
      A similar American program has the ships sonar/radar equipment and navigation systems under AI while the weapon fire ability is under command of an operator.

  4. We really need way more autonomous marine systems, paying a billion pounds for a frigate staffed by 150 sailors to tow some sensors through the Atlantic is unaffordable.

    MCM has had a lead in autonomous systems for a while and we need to now expand that into ASW.

    • Trouble is Martin than to tow anything significant in the form of a VDS or towed array you need something the size of a frigate or corvette, so once you have such a ship you might as well get it to do other things as well. With the advent of multi static coherent techniques it could be possible to deploy autonomous vehicles to monitor returns from active sonar sources, but this can be done by simple disposable sonobuoys deployed from MPAs or helicopters. These could in turn be RPAS but again a UAV is likely to be able to carry fewer sonobuoys and less likely to be able to carry a heavy dipping sonar fit, as well as an ASW torpedo or two. I’m not saying there is no role for autonomous vehicles in ASW – there is – but will limited resources, spending money on single-role dedicated systems which nevertheless require fairly massive support footprints to operate effectively is going to mean that only countries like the US will introduce them into service and not for a while yet. We are seeing the introduction of unpopulated systems into areas where lives would otherwise be put at very high risk (ordnance disposal, MCM) or where extremely long loitering times makes crewing unfeasible. Everywhere else we will have to wait some years yet either because the economics don’t add up or because support footprints outweigh any operational advantage.

      • Good points Richard however I was thinking not so much of autonomous craft towing towed arrays but smaller more dirstributed sesnsors. These might work in conjunction with traditional platforms to actually follow submarines once they enter a certain part of the Atlantic as a way to discourage submarine incursions.

        When a frigate cost a billion to buy and we need three to make sure one is deployed we can’t use the same ideas we did in the past. Over the past 50 years the ASW frigate has morphed from an OPV to a heavy cruiser with a price tag to match.

        We could spend another 3 billion to buy 3 more frigates that will cost around 100 million a year to run but I’m willing to bet that same 3 billion buys us dozens of autonomous platforms and we can operate far more than we can with traditional manned vessells.

**GIVEN ENTRIES**

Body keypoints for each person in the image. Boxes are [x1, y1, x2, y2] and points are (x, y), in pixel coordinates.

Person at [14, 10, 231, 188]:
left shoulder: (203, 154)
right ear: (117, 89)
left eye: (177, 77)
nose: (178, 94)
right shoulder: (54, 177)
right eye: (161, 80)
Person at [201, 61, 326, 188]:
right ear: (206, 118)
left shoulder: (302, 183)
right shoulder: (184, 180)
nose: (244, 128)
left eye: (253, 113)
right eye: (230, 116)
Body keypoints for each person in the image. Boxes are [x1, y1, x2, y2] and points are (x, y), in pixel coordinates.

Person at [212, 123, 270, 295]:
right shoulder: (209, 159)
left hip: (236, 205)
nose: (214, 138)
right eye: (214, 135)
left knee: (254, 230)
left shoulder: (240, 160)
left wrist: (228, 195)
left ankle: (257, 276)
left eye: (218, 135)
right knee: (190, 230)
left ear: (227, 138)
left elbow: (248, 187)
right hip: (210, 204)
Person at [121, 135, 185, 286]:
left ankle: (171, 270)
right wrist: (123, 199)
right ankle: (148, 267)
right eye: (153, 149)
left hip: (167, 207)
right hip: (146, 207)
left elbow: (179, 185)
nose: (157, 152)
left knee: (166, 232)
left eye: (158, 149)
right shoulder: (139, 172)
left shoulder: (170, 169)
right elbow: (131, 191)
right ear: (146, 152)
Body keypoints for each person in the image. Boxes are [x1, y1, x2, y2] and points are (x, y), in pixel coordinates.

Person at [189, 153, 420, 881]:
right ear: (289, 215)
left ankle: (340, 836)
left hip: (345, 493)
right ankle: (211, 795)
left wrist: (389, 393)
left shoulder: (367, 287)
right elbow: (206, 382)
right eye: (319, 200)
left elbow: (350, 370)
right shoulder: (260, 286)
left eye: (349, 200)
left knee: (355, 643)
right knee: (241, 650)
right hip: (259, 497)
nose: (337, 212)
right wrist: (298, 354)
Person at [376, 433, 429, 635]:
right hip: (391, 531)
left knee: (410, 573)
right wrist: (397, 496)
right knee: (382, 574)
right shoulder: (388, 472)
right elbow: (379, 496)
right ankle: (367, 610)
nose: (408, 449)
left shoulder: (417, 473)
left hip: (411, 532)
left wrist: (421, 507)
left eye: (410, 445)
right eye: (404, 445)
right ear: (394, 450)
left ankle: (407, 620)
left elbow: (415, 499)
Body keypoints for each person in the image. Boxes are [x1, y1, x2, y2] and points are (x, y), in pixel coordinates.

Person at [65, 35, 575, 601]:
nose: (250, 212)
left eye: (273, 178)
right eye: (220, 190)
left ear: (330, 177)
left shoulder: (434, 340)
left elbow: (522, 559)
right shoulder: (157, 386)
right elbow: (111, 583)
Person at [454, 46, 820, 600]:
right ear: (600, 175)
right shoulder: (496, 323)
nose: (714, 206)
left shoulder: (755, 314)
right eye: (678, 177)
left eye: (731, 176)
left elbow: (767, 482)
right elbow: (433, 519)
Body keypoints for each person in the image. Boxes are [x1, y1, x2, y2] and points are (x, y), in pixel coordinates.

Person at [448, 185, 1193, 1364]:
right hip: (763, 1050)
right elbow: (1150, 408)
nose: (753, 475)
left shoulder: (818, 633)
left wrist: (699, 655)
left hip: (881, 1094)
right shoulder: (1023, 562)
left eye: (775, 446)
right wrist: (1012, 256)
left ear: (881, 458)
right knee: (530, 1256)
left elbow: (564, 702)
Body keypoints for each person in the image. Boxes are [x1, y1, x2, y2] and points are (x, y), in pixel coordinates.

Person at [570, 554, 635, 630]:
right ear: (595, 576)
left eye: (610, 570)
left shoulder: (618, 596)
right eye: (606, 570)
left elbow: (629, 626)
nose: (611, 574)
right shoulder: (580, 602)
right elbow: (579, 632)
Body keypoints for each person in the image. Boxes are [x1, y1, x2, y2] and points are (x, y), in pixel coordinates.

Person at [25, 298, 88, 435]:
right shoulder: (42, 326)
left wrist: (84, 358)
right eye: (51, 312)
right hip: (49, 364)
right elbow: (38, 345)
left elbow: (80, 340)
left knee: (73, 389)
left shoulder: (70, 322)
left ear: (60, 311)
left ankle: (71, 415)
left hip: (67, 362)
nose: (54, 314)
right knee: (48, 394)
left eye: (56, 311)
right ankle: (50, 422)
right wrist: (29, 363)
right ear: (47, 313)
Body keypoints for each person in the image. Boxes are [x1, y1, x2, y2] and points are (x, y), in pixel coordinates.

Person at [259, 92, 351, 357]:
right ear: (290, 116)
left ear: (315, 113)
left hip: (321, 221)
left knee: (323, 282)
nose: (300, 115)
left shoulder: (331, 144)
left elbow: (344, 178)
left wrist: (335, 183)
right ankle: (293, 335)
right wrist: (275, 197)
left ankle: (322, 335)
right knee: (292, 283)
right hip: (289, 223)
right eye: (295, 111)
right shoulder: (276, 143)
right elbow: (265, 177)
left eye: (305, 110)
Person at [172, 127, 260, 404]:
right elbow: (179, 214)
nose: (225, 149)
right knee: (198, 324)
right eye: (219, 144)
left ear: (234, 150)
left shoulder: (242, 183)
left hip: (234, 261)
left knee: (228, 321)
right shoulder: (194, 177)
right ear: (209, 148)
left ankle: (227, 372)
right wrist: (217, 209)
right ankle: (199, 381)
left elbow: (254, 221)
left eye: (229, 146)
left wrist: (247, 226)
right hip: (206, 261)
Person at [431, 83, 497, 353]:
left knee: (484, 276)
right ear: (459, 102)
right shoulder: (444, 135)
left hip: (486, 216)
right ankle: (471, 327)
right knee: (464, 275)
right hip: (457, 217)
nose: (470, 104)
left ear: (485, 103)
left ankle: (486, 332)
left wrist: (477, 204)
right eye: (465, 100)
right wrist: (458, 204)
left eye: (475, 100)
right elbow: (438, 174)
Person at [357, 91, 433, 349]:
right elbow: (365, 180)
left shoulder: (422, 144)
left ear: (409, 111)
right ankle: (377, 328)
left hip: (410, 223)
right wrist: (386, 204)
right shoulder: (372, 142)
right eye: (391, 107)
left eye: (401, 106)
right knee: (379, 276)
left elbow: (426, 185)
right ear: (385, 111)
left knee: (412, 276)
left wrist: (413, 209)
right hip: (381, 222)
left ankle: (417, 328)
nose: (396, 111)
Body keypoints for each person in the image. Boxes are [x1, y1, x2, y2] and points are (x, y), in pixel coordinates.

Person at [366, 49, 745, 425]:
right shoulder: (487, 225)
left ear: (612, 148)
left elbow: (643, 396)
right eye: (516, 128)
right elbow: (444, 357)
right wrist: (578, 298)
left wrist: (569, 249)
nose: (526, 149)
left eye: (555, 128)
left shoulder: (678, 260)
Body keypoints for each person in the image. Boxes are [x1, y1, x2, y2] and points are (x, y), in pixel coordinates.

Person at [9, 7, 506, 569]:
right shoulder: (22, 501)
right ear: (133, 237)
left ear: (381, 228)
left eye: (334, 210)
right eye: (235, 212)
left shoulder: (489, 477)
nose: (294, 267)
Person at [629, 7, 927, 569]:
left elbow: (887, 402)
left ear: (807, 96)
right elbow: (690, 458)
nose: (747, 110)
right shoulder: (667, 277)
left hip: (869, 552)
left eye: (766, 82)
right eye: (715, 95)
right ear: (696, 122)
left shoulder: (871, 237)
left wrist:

**ASSIGNED TASK 1**
Decide whether each statement agrees with the discussion of autonomous naval systems. Answer yes or no for each, and quote the words from the discussion that settle it.
(a) In the similar American program, AI controls the ship's ability to fire weapons.
(b) One commenter calls spending a billion pounds on a frigate with 150 sailors to tow sensors through the Atlantic unaffordable.
(c) The discussion says MCM has had a lead in autonomous systems for a while.
**ASSIGNED TASK 2**
Write the next part of the discussion of autonomous naval systems, picking up after its last sentence.
The rows have nothing to do with the discussion of autonomous naval systems.

**EXPECTED OUTPUT 1**
(a) No: "while the weapon fire ability is under command of an operator."
(b) Yes: "paying a billion pounds for a frigate staffed by 150 sailors to tow some sensors through the Atlantic is unaffordable."
(c) Yes: "MCM has had a lead in autonomous systems for a while"

**EXPECTED OUTPUT 2**
        Just look at the work carried out by ten predator drones in RAF service all bought for the price of less than 1 Typhoon. They navy needs to start thinking in the same way about ASW and we should not just wait for the Americans who have a pretty poor track record in ASW themselves.

  5. Data…it all comes down to data.
    Distributed sensors will need to transmit information back to the mothership constantly because ASW is very very real time . ASW is data intensive. The computer on a Sonar set is a lot bigger and more powerful than a radar computer and is up there with a CMS system in performance. Environmentals, ray paths, signal processing plus all the left, right, slow, fast, signals to the boat and the up, down, transmit now, signals to a VDS all need bandwidth.
    If you are beyond the horizon UHF/VHF is out so you are left with HF or SATCOM. HF is limited by its very nature regarding bandwidth which leaves SATCOM. Even then ASW will need a huge pipe to push the data through. Far bigger than say a reaper that is basically pushing compressed video signals out.
    Satcom is fine for Aircraft…its relatively easy to follow a satellite in orbit from a plane. At sea its more difficult as you need to account for pitch and roll of the vessel, wooding from masts , and weather.
    Add to that the very real chance of being DF’d by the Sub you are hunting if you are transmitting on a datalink the chance of remote operated /autonomous vessels doing ASW are not likely for many years.
    MineSweeping is easy data wise. Chug along on bearing A for X miles turn 180 degs chug back X miles. You dont need big bandwidth data links to tell something to do that. There is no big pipe needed to pass data along.